RECORD SET:
-- -- --

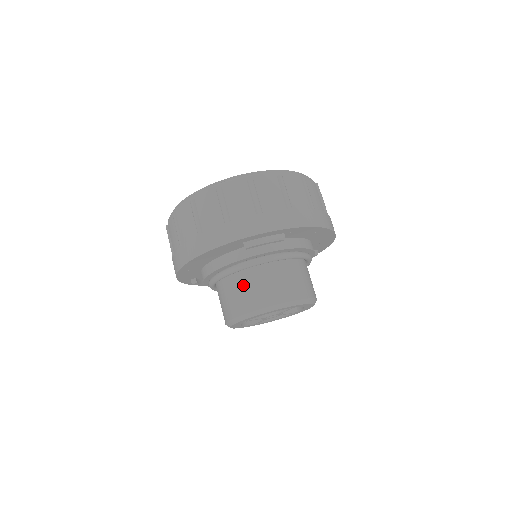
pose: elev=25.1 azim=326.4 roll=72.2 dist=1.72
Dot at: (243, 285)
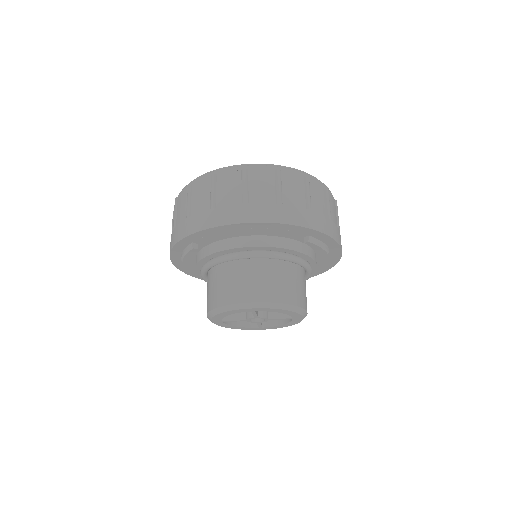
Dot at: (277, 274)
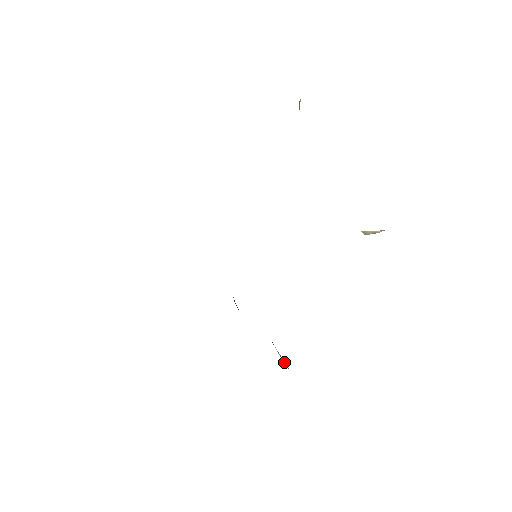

-- -- --

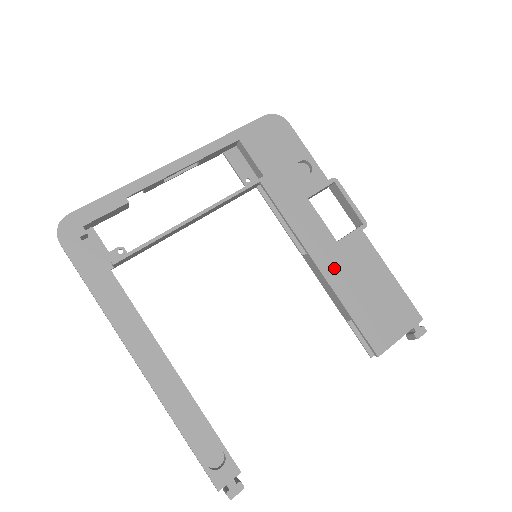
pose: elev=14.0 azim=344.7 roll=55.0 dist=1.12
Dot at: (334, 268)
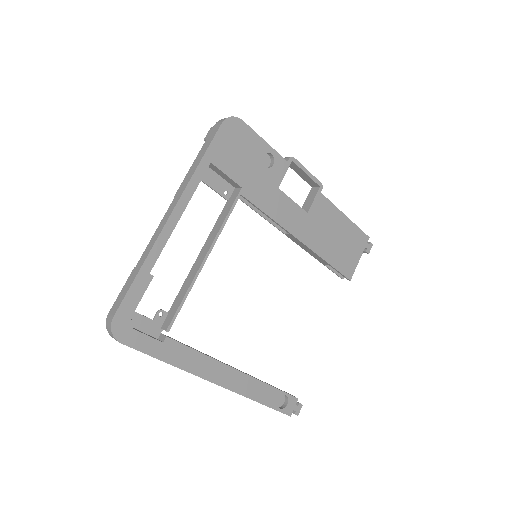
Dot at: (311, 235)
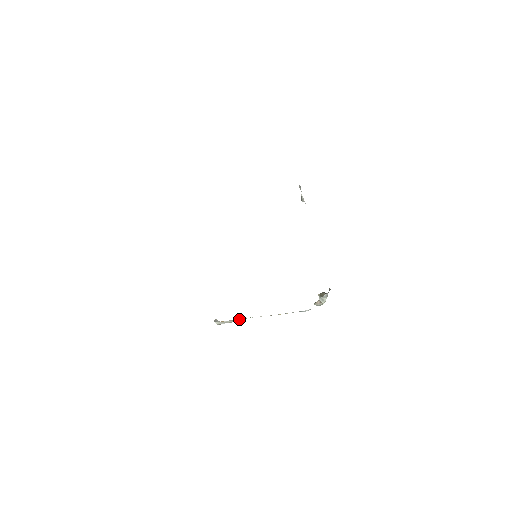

-- -- --

WORK TO DO: Locate each line in the data above that contains the string "roll", matching case exactly, and copy those lines.

EXERCISE RESULT:
pose: elev=25.1 azim=326.4 roll=72.2 dist=1.72
pose: elev=14.0 azim=344.7 roll=55.0 dist=1.12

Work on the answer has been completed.